If short, and byte each got their own set of opcodes, you'd be at 241, limiting the ability of the JVM to expand. As I said, no references to back me up on this, but I suspect that Gosling et al said "how often do people actually use shorts?" On the other hand, promoting byte to int leads to this not-so-wonderful effect (the expected answer is 96, the actual is -16):
byte x = (byte)0xC0;
System.out.println(x >> 2);
What language are you using?
Many C based languages have a rule that any mathematical expression is performed in size int or larger. Because of this, once you add two shorts the result is of type int. This causes the need for a cast.
Java always uses at least 32 bit values for calculations. This is due to the 32-bit architecture which was common 1995 when java was introduced. The register size in the CPU was 32 bit and the arithmetic logic unit accepted 2 numbers of the length of a cpu register. So the cpus were optimized for such values.
This is the reason why all datatypes which support arithmetic opperations and have less than 32-bits are converted to int (32 bit) as soon as you use them for calculations.
So to sum up it mainly was due to performance issues and is kept nowadays for compatibility.
In java, every numeric expression like:
anyPrimitive zas = 1;
anyPrimitive bar = 3;
?? x = zas + bar
x will always result to be at least an int, or a long if one of the addition elements was a long.
But there's are some quirks tough
byte a = 1; // 1 is an int, but it won't compile if you use a variable
a += 2; // the shortcut works even when 2 is an int
a++; // the post and pre increment operator work
AFAIS, nobody mentions of final usage for that.

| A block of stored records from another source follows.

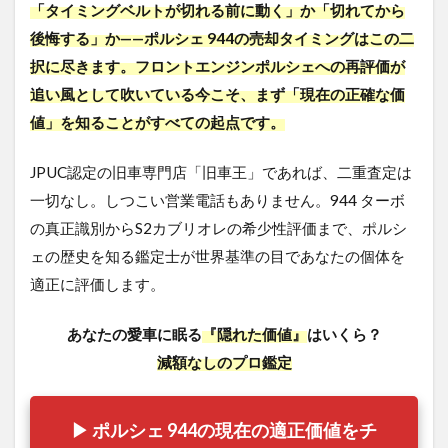
「タイミングベルトが切れる前に動く」か「切れてから
後悔する」か——ポルシェ 944の売却タイミングはこの二
択に尽きます。フロントエンジンポルシェへの再評価が
追い風として吹いている今こそ、まず「現在の正確な価
値」を知ることがすべての起点です。
JPUC認定の旧車専門店「旧車王」であれば、二重査定は
一切なし。しつこい営業電話もありません。944 ターボ
の真正識別からS2カブリオレの希少性評価まで、ポルシ
ェの歴史を知る鑑定士が世界基準の目であなたの個体を
適正に評価します。
あなたの愛車に眠る
『隠れた価値』
はいくら？
減額なしのプロ鑑定
▶ ポルシェ 944の現在の適正価値をチ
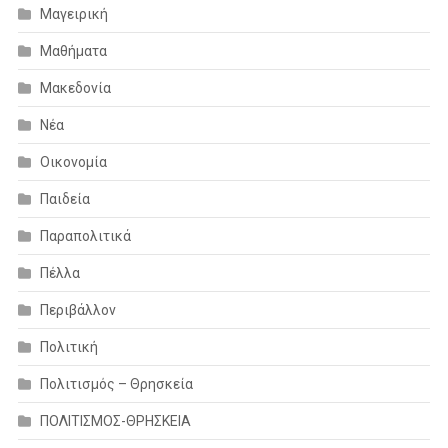
Μαγειρική
Μαθήματα
Μακεδονία
Νέα
Οικονομία
Παιδεία
Παραπολιτικά
Πέλλα
Περιβάλλον
Πολιτική
Πολιτισμός – Θρησκεία
ΠΟΛΙΤΙΣΜΟΣ-ΘΡΗΣΚΕΙΑ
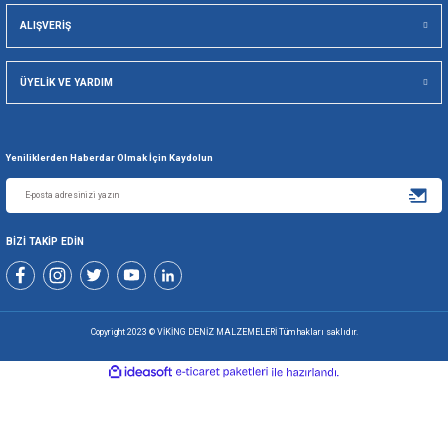
Viking Deniz Malzemeleri San. Ve Tic. Ltd. Şti.
Gönder
+90 216 494 19 98 Pbx
+90 216 494 19 99 Pbx
0507 699 80 85
KURUMSAL
ALIŞVERİŞ
ÜYELİK VE YARDIM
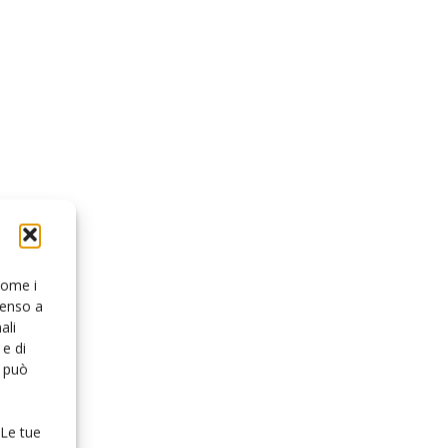
 come i
senso a
ali
e di
o può
 Le tue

If you modify your last example and define variables a and b as final
variables, then the compiler is assured that their sum, value 5 , can be assigned to a
variable of type byte, without any loss of precision. In this case, the compiler is good
to assign the sum of a and b to c . Here’s the modified code:
final byte a = 2;
final byte b = 3;
byte c = a + b;
Any data type which is lower than "int" (except Boolean) is implicitly converts to "int".
In your case:
short a = 2;
short b = 3;
short c = a + b;
The result of (a+b) is implicitly converted to an int. And now you are assigning it to "short".So that you are getting the error.
short,byte,char --for all these we will get same error.
I'd like to add something that hasn't been pointed out. Java doesn't take into account the values you have given the variables (2 and 3) in...
short a = 2;
short b = 3;
short c = a + b;
So as far as Java knows, you could done this...
short a = 32767;
short b = 32767;
short c = a + b;
Which would be outside the range of short, it autoboxes the result to an int becuase it's "possible" that the result will be more than a short but not more than an int. Int was chosen as a "default" because basically most people wont be hard coding values above 2,147,483,647 or below -2,147,483,648
If two values have different data types, then java will automatically promote one of the values to the larger of the two data types. In your case, smaller data types such as byte, short and char will be "promoted" to int anytime they are used with a binary arithmetic operator. This is still true if neither operands are an int.
short x = 10;
short y = 20;
short z = x+y // this will be a compiler error. To solve this then casting would be required
short z = (short)(x+y) // this will return 30
short z = (short) x+y //this will return a compiler error
Remember that casting is a unary operator, thus by casting a larger value into a smaller datatype, you are effectively telling the compiler to ignore the default behaviour.